[EXTRACT]

###

In the simplest form of the bullet catch, the gun is made to fire blanks, and the pane of glass through which the bullet purportedly passes is set to destruct using a squib. The performer keeps the bullet in their mouth until ready to produce it. Alternately, if the gun is to be loaded in front of the audience, a wax bullet is loaded into the firearm. The performer uses misdirection to exchange the cartridge containing a genuine bullet with a cartridge containing a wax bullet, and hides the real bullet (which is rigged so it can easily be removed from its brass casing) in their mouth. When the gun is fired, the wax breaks the pane of glass but does not injure the performer.

Another method is to use a muzzle-loading gun, which is loaded by sequentially inserting propellant, wadding, a projectile (normally a lead ball), (Note: "Ball" projectiles used in muzzleloaders are not necessarily round; see for example the Minié ball.) and more wadding into the gun barrel, with the wadding and projectile tamped down with a ramrod. The gun is loaded in front of the audience, often with assistance from an audience member. One variant is based on using a magnetic projectile and a modified ramrod that has a small magnet attached to its tip. The performer uses the ramrod to tamp down wadding and the projectile—the magnet pulls the projectile back out immediately after it has been inserted. The performer then covertly removes it from the ramrod, for display at the end of the illusion. An alternate method was described in the Chicago Tribune in 1894, in which the ramrod is modified with a small metal tube that is used to capture the projectile while appearing to tamp it down, leaving just propellant and wadding in the gun. As above, the performer then retains the projectile for display after the gun is fired. In another variation of the trick, Scottish magician John Henry Anderson is reported to have exchanged the real projectile with one made from "black lead" (graphite), which was reduced to dust by the action of the ramrod and the firing of the gun. As modern firearms are predominantly breechloading, techniques using a ramrod are virtually obsolete.

###

[ENTRIES SHOWN]
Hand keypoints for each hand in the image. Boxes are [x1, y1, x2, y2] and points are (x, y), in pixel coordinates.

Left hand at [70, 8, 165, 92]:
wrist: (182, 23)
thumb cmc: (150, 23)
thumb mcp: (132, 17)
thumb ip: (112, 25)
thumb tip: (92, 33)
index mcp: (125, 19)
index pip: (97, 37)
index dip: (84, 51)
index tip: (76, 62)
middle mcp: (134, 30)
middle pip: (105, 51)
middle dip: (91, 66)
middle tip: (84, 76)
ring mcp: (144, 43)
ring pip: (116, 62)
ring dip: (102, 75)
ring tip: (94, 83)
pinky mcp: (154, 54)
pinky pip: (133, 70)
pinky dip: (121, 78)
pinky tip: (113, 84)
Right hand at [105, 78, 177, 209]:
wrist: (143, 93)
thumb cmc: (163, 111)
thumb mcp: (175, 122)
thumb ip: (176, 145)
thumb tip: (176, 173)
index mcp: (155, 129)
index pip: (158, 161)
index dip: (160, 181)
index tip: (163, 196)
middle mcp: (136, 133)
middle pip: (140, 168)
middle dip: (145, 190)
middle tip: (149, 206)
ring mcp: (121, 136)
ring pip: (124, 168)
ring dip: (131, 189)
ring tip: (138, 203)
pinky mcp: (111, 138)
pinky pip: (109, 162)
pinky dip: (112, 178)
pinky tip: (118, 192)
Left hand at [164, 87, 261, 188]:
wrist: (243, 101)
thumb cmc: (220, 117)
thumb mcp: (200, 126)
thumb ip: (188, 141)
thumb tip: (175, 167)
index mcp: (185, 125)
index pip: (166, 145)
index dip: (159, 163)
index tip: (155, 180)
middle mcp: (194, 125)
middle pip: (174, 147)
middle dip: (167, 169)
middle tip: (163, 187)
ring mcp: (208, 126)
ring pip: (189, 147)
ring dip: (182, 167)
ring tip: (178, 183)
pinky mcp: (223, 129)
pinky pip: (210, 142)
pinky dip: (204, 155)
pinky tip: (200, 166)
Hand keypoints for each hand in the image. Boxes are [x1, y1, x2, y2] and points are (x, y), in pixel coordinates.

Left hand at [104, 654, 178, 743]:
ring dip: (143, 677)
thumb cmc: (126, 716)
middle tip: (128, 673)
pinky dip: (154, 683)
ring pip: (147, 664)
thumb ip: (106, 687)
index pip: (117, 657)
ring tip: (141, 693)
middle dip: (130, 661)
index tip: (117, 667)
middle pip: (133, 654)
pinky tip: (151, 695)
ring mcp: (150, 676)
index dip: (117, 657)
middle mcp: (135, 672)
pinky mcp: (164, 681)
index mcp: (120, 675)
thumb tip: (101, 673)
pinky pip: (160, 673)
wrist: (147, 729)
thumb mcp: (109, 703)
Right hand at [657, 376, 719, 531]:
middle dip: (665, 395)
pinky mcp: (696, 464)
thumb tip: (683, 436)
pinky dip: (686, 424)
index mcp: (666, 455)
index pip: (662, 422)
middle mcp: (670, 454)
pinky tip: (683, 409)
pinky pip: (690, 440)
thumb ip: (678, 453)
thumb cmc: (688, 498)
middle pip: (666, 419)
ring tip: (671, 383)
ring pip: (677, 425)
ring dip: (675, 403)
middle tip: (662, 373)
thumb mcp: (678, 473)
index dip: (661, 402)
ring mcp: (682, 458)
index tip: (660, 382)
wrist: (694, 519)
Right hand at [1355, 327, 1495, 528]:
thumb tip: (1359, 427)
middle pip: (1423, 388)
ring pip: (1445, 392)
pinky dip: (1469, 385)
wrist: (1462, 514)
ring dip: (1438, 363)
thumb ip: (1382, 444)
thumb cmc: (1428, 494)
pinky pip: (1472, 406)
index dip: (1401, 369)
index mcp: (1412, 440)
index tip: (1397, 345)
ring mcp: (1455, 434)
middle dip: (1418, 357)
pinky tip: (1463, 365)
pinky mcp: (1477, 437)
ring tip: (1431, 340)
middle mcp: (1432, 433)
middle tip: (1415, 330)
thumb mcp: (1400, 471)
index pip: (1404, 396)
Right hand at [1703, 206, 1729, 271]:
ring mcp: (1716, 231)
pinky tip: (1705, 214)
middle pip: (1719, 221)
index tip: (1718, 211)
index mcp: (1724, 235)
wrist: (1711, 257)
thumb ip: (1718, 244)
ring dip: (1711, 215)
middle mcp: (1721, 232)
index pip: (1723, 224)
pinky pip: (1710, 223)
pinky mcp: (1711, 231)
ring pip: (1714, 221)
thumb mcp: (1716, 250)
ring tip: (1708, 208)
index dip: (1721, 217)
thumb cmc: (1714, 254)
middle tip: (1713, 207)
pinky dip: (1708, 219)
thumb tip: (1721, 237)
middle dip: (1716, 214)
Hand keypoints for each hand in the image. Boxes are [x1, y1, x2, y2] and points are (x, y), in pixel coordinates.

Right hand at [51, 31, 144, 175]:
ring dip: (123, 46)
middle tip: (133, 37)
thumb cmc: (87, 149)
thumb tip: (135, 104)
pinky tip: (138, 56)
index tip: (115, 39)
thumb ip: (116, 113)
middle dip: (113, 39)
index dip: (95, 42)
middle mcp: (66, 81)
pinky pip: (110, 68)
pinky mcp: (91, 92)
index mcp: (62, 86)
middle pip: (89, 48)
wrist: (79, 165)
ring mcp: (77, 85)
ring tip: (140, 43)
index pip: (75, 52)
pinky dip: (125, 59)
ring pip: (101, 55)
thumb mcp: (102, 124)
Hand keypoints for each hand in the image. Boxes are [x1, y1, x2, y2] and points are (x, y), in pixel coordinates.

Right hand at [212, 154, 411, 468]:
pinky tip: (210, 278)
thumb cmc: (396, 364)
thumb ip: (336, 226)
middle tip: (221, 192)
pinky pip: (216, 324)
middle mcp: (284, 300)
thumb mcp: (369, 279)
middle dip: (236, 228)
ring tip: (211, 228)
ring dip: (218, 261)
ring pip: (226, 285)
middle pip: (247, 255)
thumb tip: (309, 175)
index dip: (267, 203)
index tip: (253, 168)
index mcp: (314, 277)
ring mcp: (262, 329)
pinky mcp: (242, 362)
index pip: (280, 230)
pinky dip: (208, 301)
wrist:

###

Extend the passage on how the bullet catch trick is done, picking up right after its last sentence.

[RESPONSE]
Another method was to use an entirely real gun that is genuinely loaded with a lethal projectile, and simply have the shooter intentionally miss the performer, who has previously hidden a bullet in their mouth, as before. This method led to many deaths.

==History==
One of the earliest documentations of the bullet catch appeared in Jean Chassanion's Histoires mémorables des grans & merveilleux iugements et punitions de Dieu (1586), translated as The Theatre of God's Judgements by Reverend Thomas Beard in 1597. In the source, the magician is considered to have made himself invulnerable by black magic, but a trick by sleight of hand and prepared equipment is clearly being described, despite this misunderstanding. In Beard's version:
"It is not long since there was in Lorraine, a certaine man called Coulen, that was overmuch giuen to this cursed Art, amongst whose tricks this was one to be wondred at: that he would suffer Harquebouses or a pistoll to be shot at him, and catch their bullets in his hand without receiving any hurt".
God's punishment for this use of the cursed art of black magic follows: "but vpon a certaine time one of his seruants being angry with him, hot him (Note: "hot him" is an obsolete spelling for the past tense of "hit him".) such a knock with a pistoll (notwithstanding all his great cunning) that he killed him therewith".

Throughout the 18th century, variations of the bullet catch were developed by a number of street performers.

In his 1785 book Natural Magic or Physical Amusements Revealed, Philip Astley wrote that he himself had invented the trick in 1762. However, two books published in 1761 mentioned the bullet catch as described by Reverend Beard: The Conjuror Unmasked by Thomas Denton, and La Magie blanche dévoilée by Henri Decremps (the former an English translation of the French text). In fact, Astley's publication plagiarized much of its material from Descremps, including a similar cover illustration, but altered the material to depict conjurers in a more positive light.

Between 1813 and 1818, a troupe known as the 'Indian Jugglers', advertised as being from Seringapatam, included the trick in their shows given in London and Dublin. In 1817 The Times carried a report of a fatal accident in Dublin, allegedly caused when a pistol 'actually loaded with powder and ball was, by mistake, substituted for that prepared in the usual way.' In a later newspaper item however the chief of the troupe, Mr Ramusamee, denied this story, stating that no-one had ever been killed.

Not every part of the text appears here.